## [EXERCISE]
Return every line below that contains the string "track", with case taken into account.

## [TASK DATA]

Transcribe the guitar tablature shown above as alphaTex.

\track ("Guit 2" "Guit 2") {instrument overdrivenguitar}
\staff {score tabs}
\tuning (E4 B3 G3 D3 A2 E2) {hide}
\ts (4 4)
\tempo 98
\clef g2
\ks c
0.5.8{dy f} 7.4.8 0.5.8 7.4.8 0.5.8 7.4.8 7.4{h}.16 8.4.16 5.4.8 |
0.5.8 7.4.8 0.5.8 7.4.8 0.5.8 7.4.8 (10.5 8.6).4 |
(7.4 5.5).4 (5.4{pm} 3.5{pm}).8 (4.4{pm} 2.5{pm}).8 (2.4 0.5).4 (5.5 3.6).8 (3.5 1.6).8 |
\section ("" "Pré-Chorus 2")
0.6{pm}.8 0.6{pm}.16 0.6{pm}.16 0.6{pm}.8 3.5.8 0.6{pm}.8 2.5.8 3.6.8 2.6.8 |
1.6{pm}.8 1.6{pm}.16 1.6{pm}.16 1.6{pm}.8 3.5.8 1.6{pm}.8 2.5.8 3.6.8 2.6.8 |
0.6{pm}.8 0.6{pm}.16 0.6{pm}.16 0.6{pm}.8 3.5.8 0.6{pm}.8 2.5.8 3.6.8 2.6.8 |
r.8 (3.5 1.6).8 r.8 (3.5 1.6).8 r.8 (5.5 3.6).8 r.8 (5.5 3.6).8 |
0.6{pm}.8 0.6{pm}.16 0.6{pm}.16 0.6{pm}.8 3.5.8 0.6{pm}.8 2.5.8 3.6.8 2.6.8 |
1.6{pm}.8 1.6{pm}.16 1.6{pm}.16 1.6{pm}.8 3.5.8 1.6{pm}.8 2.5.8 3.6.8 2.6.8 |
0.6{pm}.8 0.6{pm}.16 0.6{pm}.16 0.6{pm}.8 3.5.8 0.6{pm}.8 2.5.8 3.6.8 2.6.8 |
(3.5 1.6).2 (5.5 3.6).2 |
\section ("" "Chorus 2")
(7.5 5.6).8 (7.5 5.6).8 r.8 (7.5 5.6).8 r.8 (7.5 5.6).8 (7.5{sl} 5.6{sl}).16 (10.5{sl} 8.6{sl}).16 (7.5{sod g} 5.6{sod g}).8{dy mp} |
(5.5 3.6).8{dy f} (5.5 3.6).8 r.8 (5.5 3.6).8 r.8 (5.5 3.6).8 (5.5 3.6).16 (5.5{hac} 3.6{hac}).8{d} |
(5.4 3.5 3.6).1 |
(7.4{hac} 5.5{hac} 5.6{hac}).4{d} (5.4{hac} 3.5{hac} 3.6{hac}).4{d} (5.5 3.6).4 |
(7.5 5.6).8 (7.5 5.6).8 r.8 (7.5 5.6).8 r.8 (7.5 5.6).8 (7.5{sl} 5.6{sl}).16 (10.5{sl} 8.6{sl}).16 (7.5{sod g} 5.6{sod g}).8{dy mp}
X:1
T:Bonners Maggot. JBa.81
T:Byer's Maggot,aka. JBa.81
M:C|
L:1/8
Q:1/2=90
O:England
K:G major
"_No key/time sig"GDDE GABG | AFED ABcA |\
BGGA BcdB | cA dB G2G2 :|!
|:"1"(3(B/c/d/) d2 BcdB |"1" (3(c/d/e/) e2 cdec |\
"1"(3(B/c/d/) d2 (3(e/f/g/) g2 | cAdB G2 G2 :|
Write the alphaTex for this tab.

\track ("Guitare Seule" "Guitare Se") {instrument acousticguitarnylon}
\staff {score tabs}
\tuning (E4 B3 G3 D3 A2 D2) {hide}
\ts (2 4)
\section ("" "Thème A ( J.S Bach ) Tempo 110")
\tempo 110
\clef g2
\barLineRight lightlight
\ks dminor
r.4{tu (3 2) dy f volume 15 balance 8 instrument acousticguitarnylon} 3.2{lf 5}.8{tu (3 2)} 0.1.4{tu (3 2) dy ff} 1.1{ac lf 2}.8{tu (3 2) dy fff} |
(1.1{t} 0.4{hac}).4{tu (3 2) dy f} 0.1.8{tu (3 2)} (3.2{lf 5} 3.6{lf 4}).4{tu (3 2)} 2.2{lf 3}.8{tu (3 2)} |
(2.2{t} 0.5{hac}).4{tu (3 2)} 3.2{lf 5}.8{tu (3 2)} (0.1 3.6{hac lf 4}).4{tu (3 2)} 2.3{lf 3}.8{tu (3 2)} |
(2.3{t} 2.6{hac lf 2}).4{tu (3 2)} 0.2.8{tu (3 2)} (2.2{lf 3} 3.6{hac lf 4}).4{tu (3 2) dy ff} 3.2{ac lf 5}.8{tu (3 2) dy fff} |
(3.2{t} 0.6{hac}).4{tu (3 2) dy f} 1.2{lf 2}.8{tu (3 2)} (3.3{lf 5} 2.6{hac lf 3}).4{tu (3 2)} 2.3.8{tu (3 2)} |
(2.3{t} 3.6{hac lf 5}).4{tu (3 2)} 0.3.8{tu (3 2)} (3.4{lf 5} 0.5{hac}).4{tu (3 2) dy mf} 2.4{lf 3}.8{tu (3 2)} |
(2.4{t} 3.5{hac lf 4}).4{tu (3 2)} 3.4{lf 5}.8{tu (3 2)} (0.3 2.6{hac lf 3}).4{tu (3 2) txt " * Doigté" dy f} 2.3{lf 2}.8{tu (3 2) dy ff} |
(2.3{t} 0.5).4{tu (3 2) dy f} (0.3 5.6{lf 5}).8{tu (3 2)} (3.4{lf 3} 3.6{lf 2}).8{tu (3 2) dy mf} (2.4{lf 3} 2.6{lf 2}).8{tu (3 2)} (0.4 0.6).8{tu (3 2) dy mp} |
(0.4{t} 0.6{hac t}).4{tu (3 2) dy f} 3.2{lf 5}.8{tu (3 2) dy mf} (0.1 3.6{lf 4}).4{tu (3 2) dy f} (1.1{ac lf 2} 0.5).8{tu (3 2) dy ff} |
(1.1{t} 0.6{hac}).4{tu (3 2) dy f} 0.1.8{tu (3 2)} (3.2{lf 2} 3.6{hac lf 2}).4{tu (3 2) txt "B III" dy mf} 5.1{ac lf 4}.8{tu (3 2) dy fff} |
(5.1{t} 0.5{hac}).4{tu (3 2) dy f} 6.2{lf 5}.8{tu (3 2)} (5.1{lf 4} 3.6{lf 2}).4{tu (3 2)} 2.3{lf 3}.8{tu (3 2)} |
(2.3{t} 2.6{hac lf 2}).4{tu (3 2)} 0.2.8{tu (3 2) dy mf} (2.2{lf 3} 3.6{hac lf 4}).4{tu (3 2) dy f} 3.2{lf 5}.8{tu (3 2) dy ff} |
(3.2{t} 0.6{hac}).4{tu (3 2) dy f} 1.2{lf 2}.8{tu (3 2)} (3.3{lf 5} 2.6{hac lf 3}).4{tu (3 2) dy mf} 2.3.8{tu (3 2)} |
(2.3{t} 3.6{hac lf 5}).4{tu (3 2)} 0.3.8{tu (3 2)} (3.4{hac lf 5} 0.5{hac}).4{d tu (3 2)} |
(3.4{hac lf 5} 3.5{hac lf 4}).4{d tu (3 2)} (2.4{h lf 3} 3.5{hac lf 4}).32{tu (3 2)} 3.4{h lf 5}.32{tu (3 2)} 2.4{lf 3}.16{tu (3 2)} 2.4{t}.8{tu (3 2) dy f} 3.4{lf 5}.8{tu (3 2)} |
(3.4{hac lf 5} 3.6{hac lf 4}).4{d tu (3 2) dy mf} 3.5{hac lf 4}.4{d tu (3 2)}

## [TASK SOLUTION]
\track ("Guit 2" "Guit 2") {instrument overdrivenguitar}
\track ("Guitare Seule" "Guitare Se") {instrument acousticguitarnylon}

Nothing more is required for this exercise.